Phosphates increase the water-binding capacity of proteins by raising their pH. Higher pH opens up fibrous proteins, allowing moisture migration, which the proteins grab onto. This binding of water increases yields. The proteins also are better able to retain marinade and cook juices, thereby reducing purge and assuring that meat is succulent once cooked.

“Sodium and potassium phosphates are common ingredients in many enhanced meat and poultry products,” says Barbara Heidolph, director of technology, technical service and development, Innophos Inc., Cranbury, New Jersey. “They modify the pH and directly interact with the muscle, specifically with the myofibrillar proteins, to dissociate the acto-mysosin complex cross-bridges, unraveling the protein structure. They also interact synergistically with the salt to create a net negative charge, which, by electrostatic repulsion, drives away the already dissociated actin and myosin. This effect creates more charged sites for marinade or flavor to bind. This action improves the succulence and savory characteristics of meat and poultry products.

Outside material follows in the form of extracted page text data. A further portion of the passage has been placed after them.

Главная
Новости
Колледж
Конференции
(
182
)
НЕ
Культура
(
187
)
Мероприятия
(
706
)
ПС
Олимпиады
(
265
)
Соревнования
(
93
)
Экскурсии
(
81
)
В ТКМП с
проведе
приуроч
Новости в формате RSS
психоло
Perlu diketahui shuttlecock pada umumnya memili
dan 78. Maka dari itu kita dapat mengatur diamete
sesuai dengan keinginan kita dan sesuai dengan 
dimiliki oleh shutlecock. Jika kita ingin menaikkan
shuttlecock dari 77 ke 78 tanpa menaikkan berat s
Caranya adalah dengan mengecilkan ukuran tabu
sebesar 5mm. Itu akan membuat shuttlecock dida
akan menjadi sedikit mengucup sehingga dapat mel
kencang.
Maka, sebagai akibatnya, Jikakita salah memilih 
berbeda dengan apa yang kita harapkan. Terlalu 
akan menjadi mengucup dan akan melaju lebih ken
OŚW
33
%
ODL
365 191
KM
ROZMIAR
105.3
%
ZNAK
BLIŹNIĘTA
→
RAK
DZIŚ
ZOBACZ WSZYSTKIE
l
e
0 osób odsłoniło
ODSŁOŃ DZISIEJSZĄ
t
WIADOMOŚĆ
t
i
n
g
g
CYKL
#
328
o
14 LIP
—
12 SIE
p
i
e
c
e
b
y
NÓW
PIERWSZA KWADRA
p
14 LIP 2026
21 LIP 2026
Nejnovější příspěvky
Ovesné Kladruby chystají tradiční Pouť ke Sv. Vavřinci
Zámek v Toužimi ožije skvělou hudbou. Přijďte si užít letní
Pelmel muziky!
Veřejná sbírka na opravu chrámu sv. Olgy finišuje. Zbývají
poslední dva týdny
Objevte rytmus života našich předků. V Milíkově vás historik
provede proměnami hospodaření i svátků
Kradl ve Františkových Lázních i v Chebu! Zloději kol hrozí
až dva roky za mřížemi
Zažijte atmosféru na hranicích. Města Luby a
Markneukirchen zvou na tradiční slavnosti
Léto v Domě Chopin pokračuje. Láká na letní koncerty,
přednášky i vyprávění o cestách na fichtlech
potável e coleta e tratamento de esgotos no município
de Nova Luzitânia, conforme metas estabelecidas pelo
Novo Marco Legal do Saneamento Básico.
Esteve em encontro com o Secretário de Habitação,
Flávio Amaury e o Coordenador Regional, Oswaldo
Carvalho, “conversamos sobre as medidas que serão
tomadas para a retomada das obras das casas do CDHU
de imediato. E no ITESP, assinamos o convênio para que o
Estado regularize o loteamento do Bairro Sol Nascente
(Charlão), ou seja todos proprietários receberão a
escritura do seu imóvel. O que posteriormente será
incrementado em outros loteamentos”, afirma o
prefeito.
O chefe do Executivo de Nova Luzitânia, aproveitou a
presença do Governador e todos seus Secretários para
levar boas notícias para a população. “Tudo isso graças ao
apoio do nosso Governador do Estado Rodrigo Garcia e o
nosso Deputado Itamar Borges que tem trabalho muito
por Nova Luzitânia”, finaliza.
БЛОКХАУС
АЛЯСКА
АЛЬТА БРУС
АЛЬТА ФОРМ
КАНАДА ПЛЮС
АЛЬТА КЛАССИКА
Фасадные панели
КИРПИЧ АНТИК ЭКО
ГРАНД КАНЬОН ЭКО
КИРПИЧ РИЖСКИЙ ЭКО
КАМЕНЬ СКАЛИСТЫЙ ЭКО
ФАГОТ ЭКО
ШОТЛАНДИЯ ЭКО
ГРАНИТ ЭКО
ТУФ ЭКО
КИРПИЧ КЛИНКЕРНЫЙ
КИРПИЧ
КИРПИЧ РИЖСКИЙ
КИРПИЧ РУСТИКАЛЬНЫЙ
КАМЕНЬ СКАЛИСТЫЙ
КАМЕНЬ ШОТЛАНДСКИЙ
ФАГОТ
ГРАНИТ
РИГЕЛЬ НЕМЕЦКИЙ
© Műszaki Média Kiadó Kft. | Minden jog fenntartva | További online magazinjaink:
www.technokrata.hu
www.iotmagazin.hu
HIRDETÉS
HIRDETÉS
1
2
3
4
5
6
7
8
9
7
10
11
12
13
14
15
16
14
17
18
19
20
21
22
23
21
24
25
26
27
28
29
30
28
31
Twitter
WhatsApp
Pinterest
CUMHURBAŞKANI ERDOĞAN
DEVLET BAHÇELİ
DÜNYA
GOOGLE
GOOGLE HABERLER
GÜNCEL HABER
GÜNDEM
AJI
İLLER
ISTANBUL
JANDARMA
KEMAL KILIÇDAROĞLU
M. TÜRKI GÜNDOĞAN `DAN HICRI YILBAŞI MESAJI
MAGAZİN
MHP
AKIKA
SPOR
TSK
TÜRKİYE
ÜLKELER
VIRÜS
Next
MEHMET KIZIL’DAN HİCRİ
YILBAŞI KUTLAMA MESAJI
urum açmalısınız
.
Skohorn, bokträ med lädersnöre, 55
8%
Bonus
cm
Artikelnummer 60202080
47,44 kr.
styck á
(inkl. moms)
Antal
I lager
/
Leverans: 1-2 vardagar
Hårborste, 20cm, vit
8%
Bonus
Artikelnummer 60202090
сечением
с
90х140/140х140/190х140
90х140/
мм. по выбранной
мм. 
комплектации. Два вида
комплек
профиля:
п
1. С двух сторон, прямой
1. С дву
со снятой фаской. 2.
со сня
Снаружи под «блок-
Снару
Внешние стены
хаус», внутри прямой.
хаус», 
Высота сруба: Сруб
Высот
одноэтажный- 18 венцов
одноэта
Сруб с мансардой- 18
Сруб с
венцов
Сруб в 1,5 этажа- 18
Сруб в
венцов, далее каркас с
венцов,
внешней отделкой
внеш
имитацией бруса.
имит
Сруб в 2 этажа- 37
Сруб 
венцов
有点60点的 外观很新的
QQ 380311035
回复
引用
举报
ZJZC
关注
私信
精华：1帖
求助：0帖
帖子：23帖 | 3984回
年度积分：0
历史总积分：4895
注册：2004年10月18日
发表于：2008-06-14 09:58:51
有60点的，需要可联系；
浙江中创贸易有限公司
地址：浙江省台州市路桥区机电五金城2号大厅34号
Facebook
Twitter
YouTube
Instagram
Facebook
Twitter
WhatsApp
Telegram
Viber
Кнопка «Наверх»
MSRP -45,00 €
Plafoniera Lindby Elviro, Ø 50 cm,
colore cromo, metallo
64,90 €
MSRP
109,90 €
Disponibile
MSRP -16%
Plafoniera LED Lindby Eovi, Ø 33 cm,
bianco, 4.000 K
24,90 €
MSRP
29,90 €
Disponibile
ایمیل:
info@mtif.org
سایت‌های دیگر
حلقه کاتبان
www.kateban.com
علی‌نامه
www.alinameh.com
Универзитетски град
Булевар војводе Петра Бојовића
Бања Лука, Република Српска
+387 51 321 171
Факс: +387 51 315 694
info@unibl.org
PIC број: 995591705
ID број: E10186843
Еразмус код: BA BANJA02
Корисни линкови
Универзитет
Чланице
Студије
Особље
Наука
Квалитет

“Neutral and acidic phosphates act as cure color enhancers,” Heidolph says. “The acidic salts used at a very low amount have a negative impact on the water-holding capacity of the muscle. A more alkaline phosphate generally raises the pH 0.2 to 0.3 pH units away from the meat’s isoelectric point, around 5.2. Increasing the meat pH away from the isoelectric point consequently increases the muscles’ water holding capacity.”